─── Exercise data

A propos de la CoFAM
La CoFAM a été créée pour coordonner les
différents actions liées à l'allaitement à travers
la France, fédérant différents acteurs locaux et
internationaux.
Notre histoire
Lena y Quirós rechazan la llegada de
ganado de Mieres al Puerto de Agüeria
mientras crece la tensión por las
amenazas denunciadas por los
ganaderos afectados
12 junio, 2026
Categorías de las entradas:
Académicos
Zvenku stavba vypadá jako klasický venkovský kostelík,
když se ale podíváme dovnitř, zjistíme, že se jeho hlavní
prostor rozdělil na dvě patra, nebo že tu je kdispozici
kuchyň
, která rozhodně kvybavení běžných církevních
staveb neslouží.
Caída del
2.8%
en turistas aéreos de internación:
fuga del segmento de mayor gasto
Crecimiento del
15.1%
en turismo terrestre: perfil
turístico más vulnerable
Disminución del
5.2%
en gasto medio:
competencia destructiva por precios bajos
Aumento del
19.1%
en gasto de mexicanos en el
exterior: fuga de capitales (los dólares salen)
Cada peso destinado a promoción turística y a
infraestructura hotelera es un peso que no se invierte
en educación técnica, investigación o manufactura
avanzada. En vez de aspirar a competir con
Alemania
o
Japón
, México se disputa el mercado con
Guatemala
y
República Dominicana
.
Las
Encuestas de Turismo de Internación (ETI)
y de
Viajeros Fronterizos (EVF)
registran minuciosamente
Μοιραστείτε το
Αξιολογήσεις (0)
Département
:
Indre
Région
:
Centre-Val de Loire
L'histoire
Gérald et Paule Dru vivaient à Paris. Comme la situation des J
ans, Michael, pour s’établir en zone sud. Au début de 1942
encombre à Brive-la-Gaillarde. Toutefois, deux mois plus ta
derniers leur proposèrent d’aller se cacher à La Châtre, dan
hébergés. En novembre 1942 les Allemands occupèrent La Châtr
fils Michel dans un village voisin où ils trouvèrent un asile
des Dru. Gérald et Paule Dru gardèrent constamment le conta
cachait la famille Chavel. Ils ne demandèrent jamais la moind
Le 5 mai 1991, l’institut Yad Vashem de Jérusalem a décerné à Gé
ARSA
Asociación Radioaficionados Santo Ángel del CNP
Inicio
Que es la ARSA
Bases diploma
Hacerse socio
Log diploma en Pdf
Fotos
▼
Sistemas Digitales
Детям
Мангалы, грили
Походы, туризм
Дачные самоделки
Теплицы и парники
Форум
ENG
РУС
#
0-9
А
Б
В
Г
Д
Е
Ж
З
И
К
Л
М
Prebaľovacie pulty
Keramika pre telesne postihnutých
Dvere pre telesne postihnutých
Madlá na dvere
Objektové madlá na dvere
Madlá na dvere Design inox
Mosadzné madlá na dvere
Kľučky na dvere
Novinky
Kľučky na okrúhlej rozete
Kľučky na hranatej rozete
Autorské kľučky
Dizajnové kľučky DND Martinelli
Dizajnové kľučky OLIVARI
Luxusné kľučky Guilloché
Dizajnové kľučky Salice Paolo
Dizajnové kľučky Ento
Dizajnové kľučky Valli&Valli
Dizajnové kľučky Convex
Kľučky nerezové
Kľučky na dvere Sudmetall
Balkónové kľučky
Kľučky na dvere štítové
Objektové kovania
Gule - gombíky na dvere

──────

Return every line of the material that contains the word "postihnutých", matching its case.

**Answer space**:
Keramika pre telesne postihnutých
Dvere pre telesne postihnutých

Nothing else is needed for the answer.